Problem requirements: Decide whether each statement agrees with the text about the babies' weight and feeding below: (a) The doctor wants another weight check in two days. (b) The doctor wants a bottle offered before each nursing session. (c) The writer knows why the grandmother kept her own baby scale. Answer yes or no for each, quoting the words that decide it.

Text passage:

We think they may have actually dropped a good bit from last Wednesday until Saturday and then started gaining again but we can’t know for sure. 
 

The doctor put in a request for a lactation consultation and wants another weight check in 2 days. ETA- she also wants us to offer a bottle after each nursing session. 
 

Dd cried all the way back from the ped today. Mostly just discouraged that they are nursing so often and she feels like she’s reading their needs well but somehow has it wrong. 

I feel like the bolded is why my grandmother had her own baby scale back in the day, lol! I don't actually know why she did, though one of her kids was not super robust when he was little, so maybe that's why.

Dataset excerpts:
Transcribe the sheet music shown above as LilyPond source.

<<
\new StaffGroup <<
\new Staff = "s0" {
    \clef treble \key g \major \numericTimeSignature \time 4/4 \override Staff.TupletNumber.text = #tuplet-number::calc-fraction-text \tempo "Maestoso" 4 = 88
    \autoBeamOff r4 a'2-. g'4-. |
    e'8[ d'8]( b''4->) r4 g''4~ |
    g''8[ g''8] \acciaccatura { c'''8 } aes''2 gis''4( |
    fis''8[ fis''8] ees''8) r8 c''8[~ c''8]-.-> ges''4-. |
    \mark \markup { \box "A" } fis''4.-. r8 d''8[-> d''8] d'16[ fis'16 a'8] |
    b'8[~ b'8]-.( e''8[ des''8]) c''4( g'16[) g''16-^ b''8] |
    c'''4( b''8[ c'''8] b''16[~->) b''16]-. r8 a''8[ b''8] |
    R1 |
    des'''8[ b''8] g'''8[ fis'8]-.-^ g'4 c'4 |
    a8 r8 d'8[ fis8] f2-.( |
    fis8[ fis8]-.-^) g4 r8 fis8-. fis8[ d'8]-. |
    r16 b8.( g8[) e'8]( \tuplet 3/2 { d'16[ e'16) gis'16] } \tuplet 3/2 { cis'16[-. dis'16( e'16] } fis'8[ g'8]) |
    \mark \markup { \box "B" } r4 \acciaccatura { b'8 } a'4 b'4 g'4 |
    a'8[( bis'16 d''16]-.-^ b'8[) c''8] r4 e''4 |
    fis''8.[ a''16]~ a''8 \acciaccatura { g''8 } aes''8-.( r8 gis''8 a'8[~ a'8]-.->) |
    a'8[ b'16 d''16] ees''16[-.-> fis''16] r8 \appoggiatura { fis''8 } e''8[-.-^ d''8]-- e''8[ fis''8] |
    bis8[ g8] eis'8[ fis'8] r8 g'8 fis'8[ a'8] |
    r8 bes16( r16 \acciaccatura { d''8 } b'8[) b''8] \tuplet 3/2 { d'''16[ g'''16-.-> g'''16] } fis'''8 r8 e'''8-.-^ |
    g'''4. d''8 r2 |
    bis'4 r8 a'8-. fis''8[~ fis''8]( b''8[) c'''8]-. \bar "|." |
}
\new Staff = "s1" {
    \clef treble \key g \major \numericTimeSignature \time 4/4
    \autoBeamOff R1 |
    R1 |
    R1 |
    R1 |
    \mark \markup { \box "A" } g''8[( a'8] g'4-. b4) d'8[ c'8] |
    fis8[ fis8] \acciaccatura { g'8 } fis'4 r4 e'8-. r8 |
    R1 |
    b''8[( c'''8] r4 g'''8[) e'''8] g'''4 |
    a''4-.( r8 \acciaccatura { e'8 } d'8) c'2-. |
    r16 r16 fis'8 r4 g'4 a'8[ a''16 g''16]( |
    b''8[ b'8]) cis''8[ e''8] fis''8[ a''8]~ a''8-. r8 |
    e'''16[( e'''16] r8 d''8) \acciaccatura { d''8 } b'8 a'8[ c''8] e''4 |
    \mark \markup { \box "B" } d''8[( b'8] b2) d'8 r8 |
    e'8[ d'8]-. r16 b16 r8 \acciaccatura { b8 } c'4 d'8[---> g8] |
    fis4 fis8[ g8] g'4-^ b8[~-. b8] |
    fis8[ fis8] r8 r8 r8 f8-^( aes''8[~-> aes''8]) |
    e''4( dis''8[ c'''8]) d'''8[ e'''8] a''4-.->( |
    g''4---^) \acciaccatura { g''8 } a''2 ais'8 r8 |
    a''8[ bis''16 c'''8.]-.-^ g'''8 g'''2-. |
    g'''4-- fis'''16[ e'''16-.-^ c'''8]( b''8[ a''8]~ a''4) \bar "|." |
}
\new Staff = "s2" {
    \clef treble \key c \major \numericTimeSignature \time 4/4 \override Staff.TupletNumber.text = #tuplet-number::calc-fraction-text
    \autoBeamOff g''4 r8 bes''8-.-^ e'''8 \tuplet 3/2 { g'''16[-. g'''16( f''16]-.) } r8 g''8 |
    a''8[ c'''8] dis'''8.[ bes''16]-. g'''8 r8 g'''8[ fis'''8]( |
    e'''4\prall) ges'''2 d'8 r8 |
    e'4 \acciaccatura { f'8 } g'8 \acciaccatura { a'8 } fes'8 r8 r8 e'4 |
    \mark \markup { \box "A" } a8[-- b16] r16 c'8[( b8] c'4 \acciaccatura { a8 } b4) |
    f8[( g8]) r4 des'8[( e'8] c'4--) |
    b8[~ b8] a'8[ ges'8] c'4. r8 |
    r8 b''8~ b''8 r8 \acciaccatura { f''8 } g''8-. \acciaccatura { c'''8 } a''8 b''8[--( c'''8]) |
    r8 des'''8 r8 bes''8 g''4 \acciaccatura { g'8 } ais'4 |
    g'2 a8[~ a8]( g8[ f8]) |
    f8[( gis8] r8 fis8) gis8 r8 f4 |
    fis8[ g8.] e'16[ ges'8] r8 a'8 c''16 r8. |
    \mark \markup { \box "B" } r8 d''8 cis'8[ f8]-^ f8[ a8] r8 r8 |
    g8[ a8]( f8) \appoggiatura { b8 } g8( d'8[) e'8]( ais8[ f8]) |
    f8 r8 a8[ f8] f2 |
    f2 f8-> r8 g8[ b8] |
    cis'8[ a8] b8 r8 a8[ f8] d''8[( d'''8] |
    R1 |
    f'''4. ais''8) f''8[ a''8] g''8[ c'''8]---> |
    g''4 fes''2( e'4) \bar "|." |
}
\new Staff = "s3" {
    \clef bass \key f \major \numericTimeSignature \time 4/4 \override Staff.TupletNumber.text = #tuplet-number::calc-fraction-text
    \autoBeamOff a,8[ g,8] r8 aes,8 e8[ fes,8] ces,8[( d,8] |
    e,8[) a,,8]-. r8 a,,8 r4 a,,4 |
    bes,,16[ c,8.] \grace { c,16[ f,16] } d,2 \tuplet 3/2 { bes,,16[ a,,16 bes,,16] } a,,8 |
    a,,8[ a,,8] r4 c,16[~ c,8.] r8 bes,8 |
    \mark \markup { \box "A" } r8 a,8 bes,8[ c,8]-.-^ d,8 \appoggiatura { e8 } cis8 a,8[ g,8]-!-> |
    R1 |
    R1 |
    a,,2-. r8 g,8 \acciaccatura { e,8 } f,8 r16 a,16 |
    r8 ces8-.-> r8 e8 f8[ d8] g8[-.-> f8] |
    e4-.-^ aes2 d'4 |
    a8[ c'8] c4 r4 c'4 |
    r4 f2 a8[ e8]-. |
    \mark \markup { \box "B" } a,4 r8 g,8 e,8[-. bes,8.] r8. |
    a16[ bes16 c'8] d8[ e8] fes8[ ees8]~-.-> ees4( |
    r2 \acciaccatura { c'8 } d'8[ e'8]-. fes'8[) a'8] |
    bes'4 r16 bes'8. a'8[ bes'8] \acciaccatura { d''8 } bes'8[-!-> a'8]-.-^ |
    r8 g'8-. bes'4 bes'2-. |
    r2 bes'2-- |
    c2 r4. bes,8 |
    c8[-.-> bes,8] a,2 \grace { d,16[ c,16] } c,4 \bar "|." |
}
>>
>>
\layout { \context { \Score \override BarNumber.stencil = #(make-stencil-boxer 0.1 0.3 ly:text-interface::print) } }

Reply to the exercise:
(a) Yes: "wants another weight check in 2 days"
(b) No: "she also wants us to offer a bottle after each nursing session"
(c) No: "I don't actually know why she did"